From: SecurityWeek
By Identifying Areas of High Risk Across the Entire Infrastructure, Countermeasures Can be Implemented Where They’re Needed Most.
By Eric Knapp
There’s been a lot of discussion around SCADA and ICS cyber security—it impacts our critical infrastructures, which drive a number of key resources including energy, fuel, clean water, biotech and more. What’s more, it drives revenue, and so there’s been a mad rush to the well, a throng of enterprise technology vendors eager to drink deep from this new and lucrative market. Unfortunately, traditional cyber security models don’t always apply, and so the water’s getting muddy but nobody’s thirst is being slaked.
The problem lies in the complexities of our critical infrastructures and the many highly specialized embedded systems that comprise them. Because they’re specialized, traditional tools don’t always fit, and because they’re largely purpose built using embedded run time operating systems, man of those tools simply can’t accommodate them. We’ve all heard about the inherent vulnerabilities of SCADA and ICS systems, yet we continue to focus cyber security on the surrounding IT systems using these traditional IT tools. The solution requires a new security model that addresses the specific challenges of the industrial automated world.
The first step is to consider all of the areas that need to be addressed. There are “traditional” IT networks with “traditional” security concerns and countermeasures, but there are also SCADA network zones, and then also the automated process/device networks. These three networks have unique security challenges, and different requirements for countermeasures. The devices and assets used in each zone are different, the networks are different, and the data being produced and/or utilized by each are different. The failure of most cyber security efforts to date has been caused by a simple misunderstanding that cyber security is purely an IT effort, and that to apply cyber security to a control environment means to identify and secure those recognizable elements—Ethernet, TCP/IP, Windows, et al.—using traditional cyber security countermeasures such as Firewalls and Anti Virus software. The unique aspects of the SCADA systems and the device networks are ignored completely, hence the infrastructure is left with several highly vulnerable attack vectors.
If you visualize all three environments as a 3×3 matrix—three levels of security in each of three zones—these differences become more obvious.

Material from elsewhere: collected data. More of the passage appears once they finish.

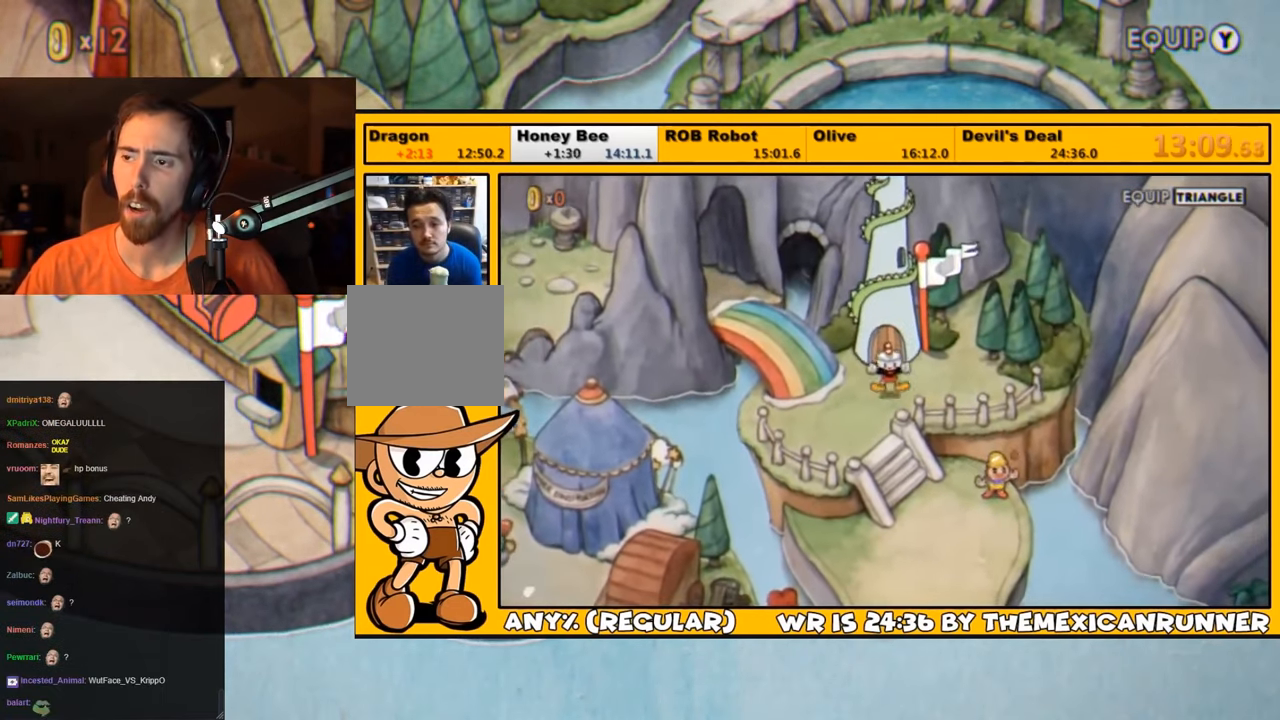
{"buttons": ["DPAD_DOWN", "DPAD_LEFT"], "left_stick": "center", "right_stick": "center", "events": []}
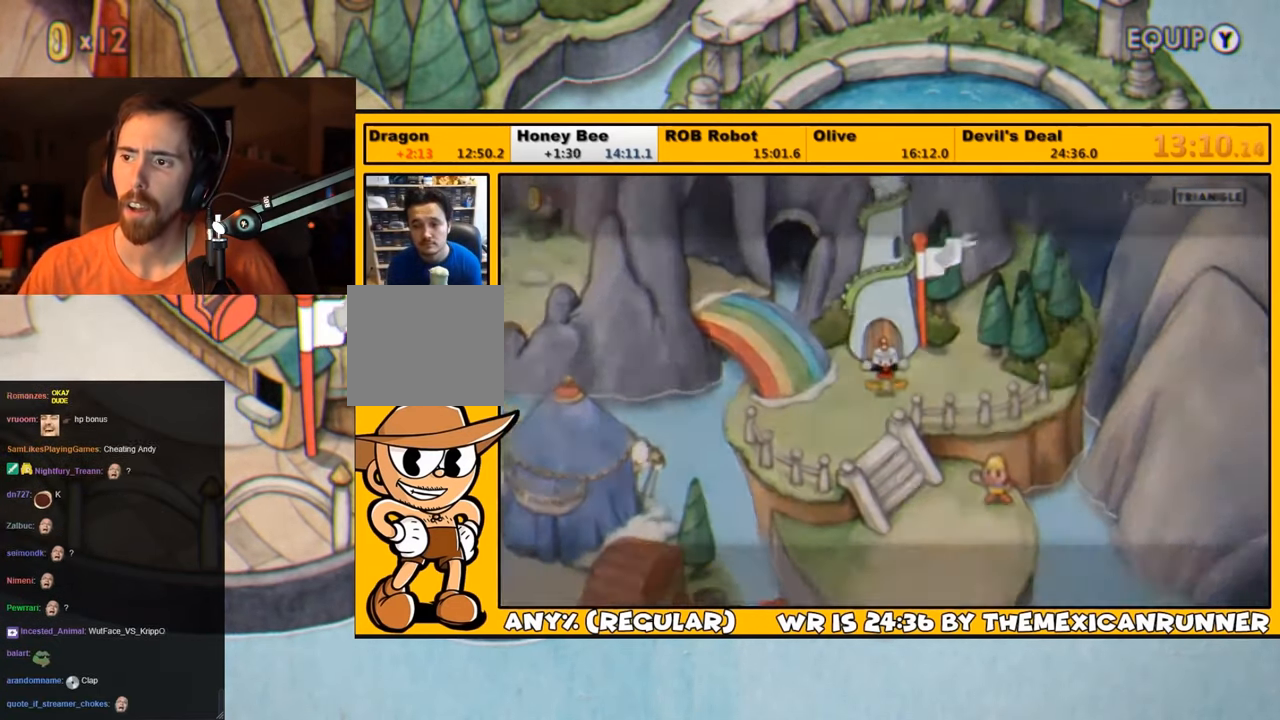
{"buttons": ["CROSS"], "left_stick": "center", "right_stick": "center", "events": [[384, "CROSS", "down"], [417, "DPAD_LEFT", "up"], [450, "CROSS", "up"], [484, "CROSS", "down"], [484, "DPAD_DOWN", "up"]]}
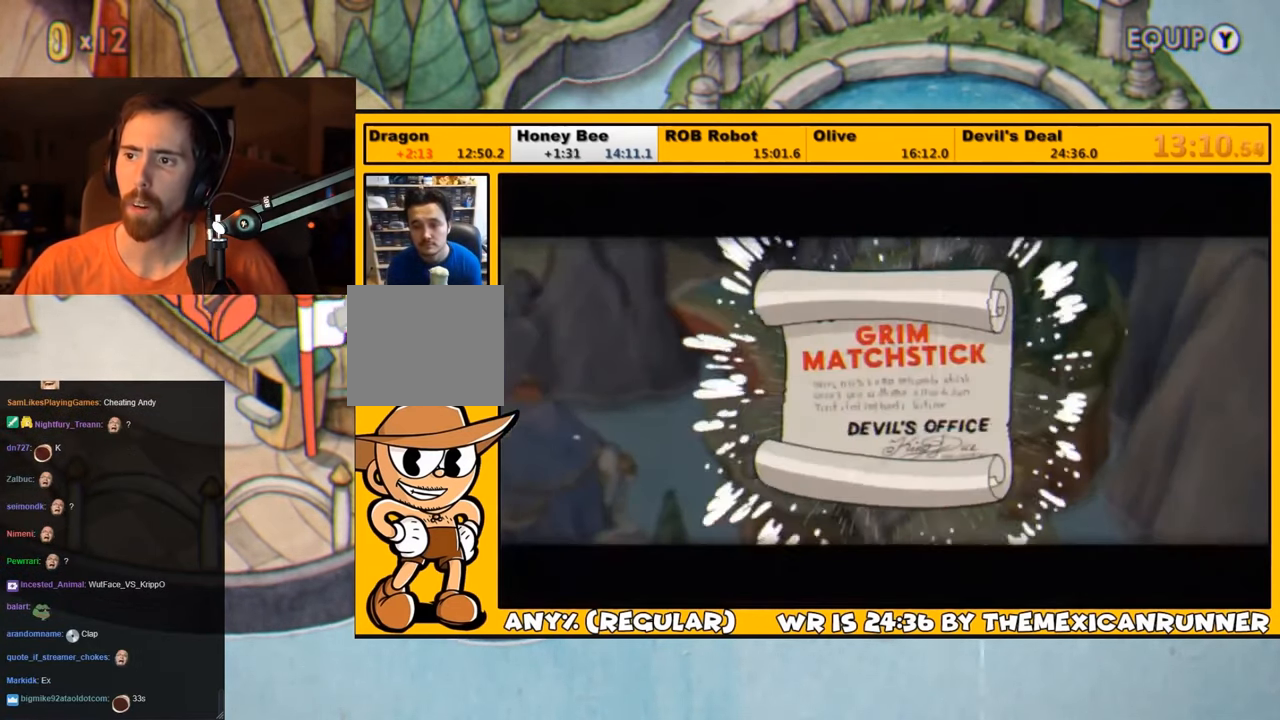
{"buttons": [], "left_stick": "center", "right_stick": "center", "events": [[84, "CROSS", "up"], [117, "CROSS", "down"], [184, "CROSS", "up"], [217, "CROSS", "down"], [284, "CROSS", "up"], [350, "CROSS", "down"], [367, "CROSS", "up"], [450, "CROSS", "down"], [500, "CROSS", "up"]]}
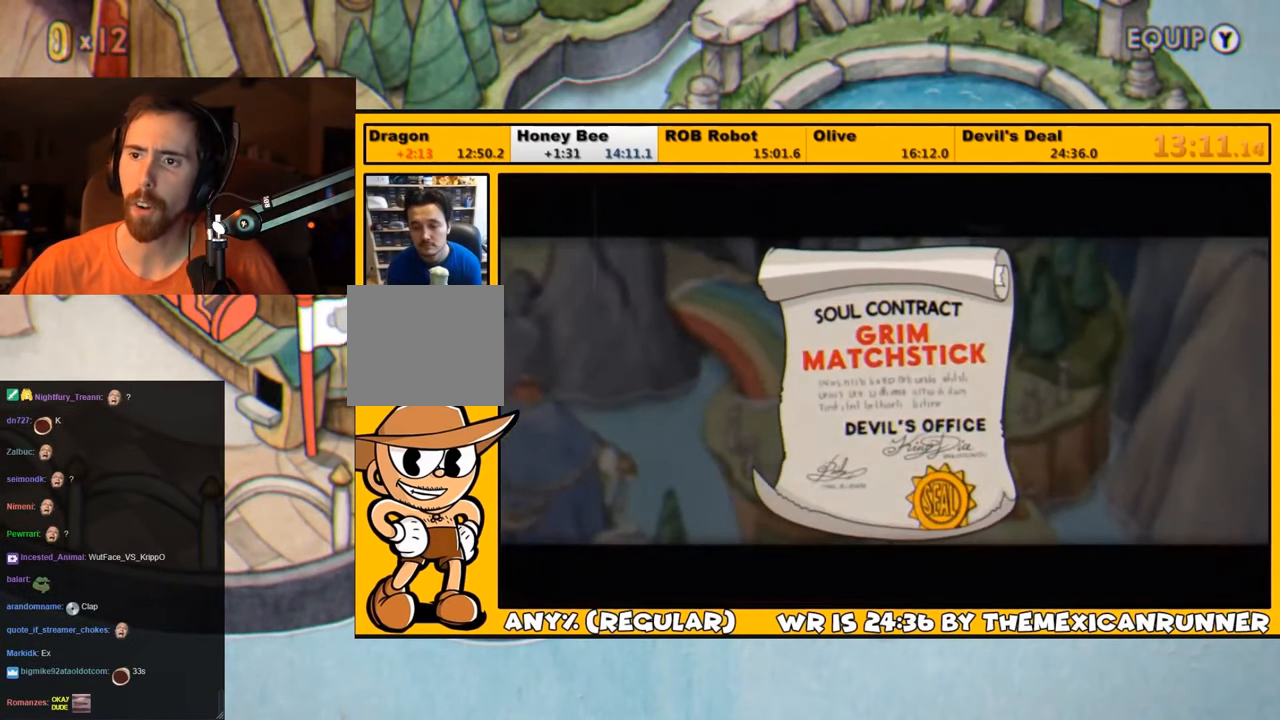
{"buttons": ["CROSS"], "left_stick": "center", "right_stick": "center", "events": [[34, "CROSS", "down"], [100, "CROSS", "up"], [167, "CROSS", "down"], [200, "CROSS", "up"], [267, "CROSS", "down"], [334, "CROSS", "up"], [400, "CROSS", "down"], [434, "CROSS", "up"], [500, "CROSS", "down"]]}
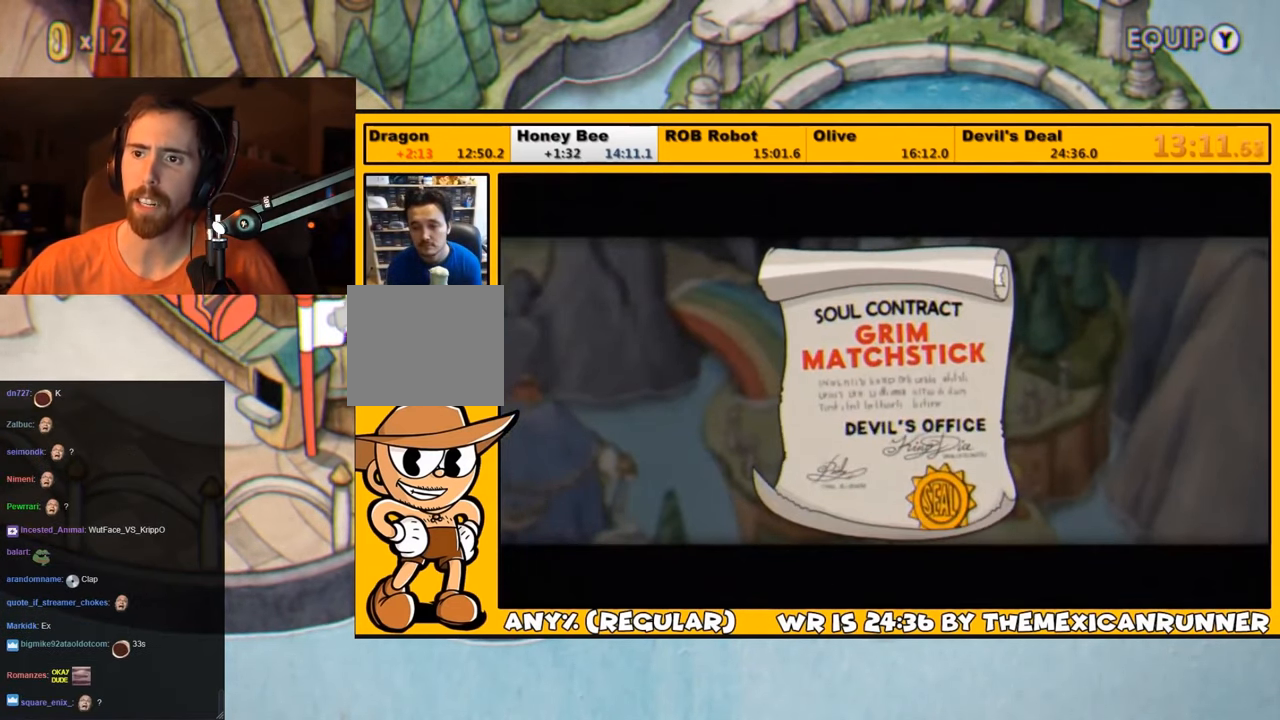
{"buttons": ["DPAD_DOWN", "DPAD_LEFT"], "left_stick": "center", "right_stick": "center", "events": [[34, "CROSS", "up"], [200, "DPAD_DOWN", "down"], [200, "DPAD_LEFT", "down"]]}
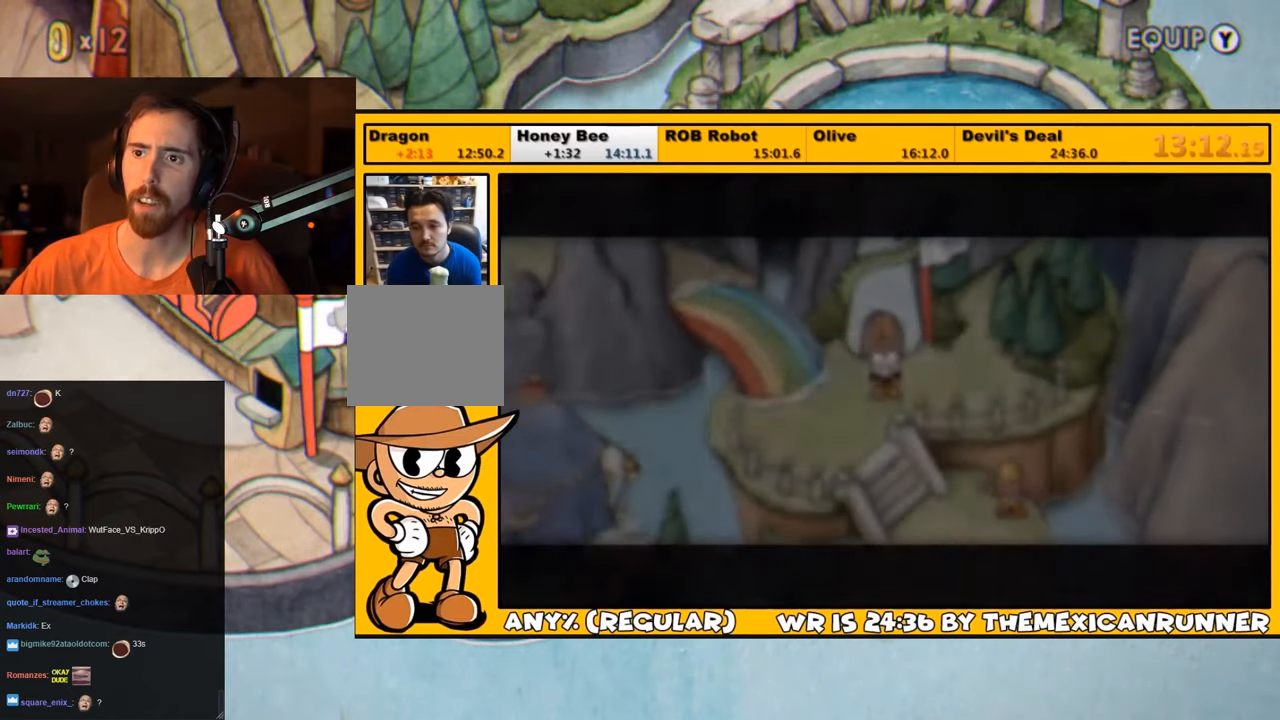
{"buttons": ["DPAD_DOWN", "DPAD_LEFT"], "left_stick": "center", "right_stick": "center", "events": []}
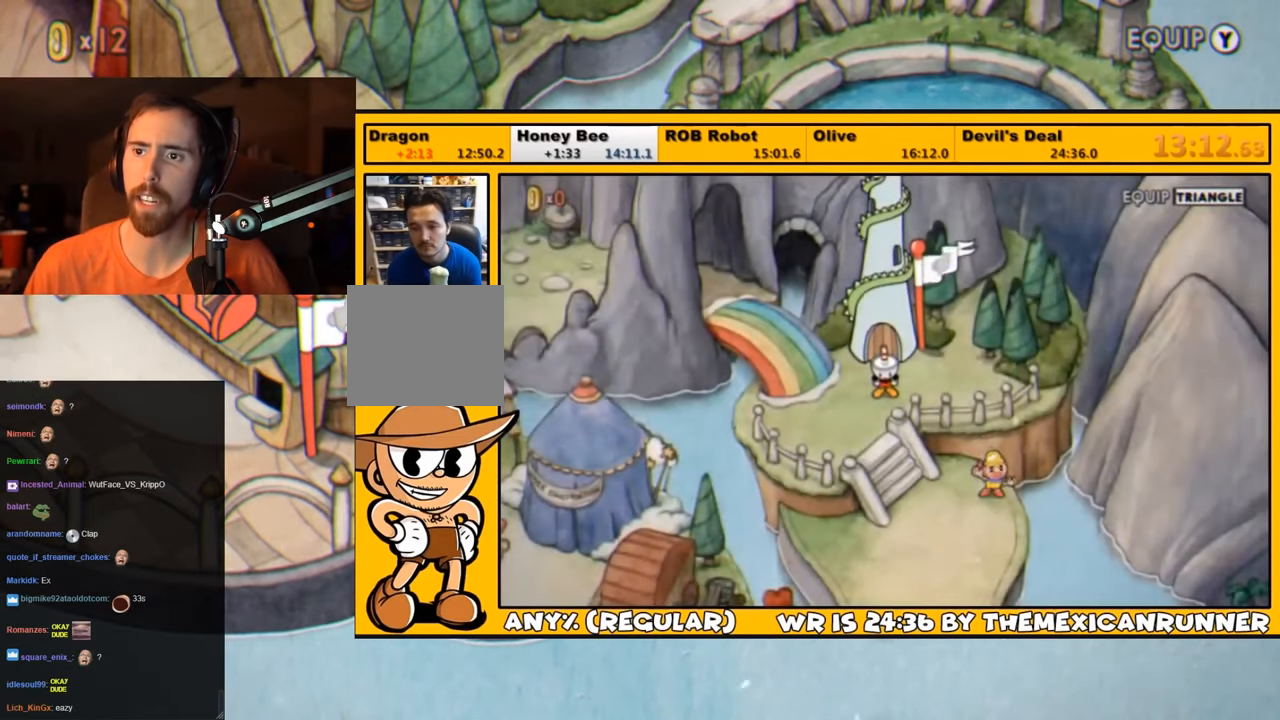
{"buttons": ["DPAD_DOWN", "DPAD_LEFT"], "left_stick": "center", "right_stick": "center", "events": []}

Looking at the quick diagram (right), we see nine unique security challenges. Reading the bottom row left to right, the endpoints shift from modern computing systems used in the enterprise, to legacy Windows platforms (which are probably unpatched due to 100% uptime requirements), to purpose built embedded devices. The “network” row shifts from modern and dynamic high-speed Ethernet networks, remote applications, and cloud services, to very rigid Ethernet systems communicating via TCP/IP and real-time industrial protocols, to the device network which consists of industrial fieldbus protocols (some of which are running over a real-time Ethernet protocol such as IEC 61850 or Ethernet/IP, some of which are still using serial or coax control buses). The “data” column shifts drastically from the latest trends in the enterprise—ultra-connected applications such as SaaS, Cloud and social media—to the highly controlled SCADA systems—control logic SDKs, SCADA servers, Historians—to the purely logic driven control programs enforced by distributed controllers throughout the device network.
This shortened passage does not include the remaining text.